Jean Baptiste Willermoz a mis beaucoup de temps pour écrire le rituel de Maître Ecossais de St André, il l’a voulu parfait et complet.
Ce grand maçon, créateur du Régime Ecossais Rectifié, fut initié à l’âge de vingt ans et Vénérable de sa loge deux ans après. Passionné de maçonnerie, il rédigea les premiers rituels après avoir passé une multitude de Hauts Grades. Son but créer une synthèse parfaite et complète de tous les rites existant à la fin du 18ème siècle.
Aujourd’hui et pour faire honneur à ce qu’il nous a légué, nous nous devons de travailler sans relâche à notre perfectionnement en cherchant sans préjugés ni limites à comprendre tout ce que les différents rites peuvent nous apporter dans la compréhension de nos propres rituels.
Le rôle du Maître Ecossais de St André est triple. Il doit avant tout se former pour pouvoir répondre aux demandes des frères des loges bleues.
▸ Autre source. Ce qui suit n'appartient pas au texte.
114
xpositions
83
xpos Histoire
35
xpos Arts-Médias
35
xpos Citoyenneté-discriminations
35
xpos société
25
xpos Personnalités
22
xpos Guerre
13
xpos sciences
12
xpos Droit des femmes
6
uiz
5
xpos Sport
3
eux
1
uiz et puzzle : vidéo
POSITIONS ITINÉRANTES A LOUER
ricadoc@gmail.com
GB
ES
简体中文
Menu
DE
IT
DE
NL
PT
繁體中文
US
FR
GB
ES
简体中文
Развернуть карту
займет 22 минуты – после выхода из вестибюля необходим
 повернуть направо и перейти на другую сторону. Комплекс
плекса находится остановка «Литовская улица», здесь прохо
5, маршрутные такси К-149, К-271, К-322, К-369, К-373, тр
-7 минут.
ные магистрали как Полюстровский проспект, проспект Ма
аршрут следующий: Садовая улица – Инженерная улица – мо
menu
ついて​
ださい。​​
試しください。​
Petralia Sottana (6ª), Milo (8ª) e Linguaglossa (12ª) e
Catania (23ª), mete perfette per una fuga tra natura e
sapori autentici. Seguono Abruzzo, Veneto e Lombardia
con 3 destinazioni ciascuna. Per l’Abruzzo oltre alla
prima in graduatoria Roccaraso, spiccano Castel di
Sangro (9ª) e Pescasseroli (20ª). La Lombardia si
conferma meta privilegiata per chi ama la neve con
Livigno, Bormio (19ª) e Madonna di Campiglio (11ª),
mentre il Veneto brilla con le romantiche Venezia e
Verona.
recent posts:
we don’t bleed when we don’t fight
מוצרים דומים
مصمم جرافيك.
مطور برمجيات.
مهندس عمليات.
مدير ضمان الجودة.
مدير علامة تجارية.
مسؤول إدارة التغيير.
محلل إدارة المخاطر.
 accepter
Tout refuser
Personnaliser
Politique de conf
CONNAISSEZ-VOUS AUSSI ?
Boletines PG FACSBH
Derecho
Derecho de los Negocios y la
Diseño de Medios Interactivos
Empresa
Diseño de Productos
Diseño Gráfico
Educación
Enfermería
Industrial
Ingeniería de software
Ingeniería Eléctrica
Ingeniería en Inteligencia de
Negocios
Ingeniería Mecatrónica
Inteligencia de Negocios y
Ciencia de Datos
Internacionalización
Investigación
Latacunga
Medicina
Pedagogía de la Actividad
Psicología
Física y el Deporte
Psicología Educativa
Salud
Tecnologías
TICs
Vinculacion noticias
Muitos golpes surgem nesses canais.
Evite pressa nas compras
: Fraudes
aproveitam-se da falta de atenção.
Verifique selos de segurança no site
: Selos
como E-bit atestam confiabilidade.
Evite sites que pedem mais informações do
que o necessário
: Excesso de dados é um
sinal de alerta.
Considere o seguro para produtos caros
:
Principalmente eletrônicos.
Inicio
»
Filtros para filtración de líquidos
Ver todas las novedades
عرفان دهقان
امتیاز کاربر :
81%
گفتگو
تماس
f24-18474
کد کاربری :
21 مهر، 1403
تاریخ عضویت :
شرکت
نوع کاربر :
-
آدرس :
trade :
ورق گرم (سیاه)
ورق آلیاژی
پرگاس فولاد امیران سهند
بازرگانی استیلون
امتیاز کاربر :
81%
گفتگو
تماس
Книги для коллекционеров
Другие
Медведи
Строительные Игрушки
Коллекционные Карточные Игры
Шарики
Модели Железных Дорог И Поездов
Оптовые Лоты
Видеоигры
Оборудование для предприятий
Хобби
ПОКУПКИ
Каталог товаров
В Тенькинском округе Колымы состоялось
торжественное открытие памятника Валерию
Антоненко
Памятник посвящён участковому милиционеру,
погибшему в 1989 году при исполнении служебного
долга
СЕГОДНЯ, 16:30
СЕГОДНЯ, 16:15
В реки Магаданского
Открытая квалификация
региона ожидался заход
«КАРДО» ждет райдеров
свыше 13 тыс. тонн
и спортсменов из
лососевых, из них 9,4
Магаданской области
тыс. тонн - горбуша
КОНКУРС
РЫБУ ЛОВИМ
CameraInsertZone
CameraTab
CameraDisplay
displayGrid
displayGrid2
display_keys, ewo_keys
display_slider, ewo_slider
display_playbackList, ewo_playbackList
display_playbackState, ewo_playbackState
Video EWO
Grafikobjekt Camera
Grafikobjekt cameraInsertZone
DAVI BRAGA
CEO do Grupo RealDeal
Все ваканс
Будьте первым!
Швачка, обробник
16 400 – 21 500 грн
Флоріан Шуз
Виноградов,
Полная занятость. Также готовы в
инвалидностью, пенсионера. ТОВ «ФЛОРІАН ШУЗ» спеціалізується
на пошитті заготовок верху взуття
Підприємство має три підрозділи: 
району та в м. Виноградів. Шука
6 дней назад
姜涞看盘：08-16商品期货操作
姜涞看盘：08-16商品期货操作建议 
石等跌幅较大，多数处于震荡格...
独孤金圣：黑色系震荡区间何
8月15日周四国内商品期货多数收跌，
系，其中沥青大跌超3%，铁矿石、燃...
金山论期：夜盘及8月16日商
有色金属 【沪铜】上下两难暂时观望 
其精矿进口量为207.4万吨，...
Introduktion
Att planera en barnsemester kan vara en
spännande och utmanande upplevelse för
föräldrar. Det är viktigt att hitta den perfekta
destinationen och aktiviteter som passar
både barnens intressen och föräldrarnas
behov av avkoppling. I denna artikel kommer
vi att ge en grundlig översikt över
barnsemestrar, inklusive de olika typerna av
Il doit ensuite encadrer les ateliers travaillant aux trois grades du Rite Ecossais Rectifié en veillant à la stricte observance des rituels et à la qualité des cérémonies Enfin il doit transmettre au sens cabaliste du terme, tel le Maître qui donne la Connaissance à celui qui deviendra un jour Maître à son tour.
Nietzsche disait : « Tout Maître n’a qu’un seul élève, mais il arrive qu’un jour l’élève dépasse le Maître ».
C’est un beau challenge et une noble mission que de faire de nos apprentis des compagnons et de nos compagnons des maîtres, c’est le sens de notre chaîne d’Union, c’est une grande responsabilité, mais c’est aussi une grande fierté d’appartenir à ce Rite, transmis de générations en générations, dans la plus pure Tradition maçonnique.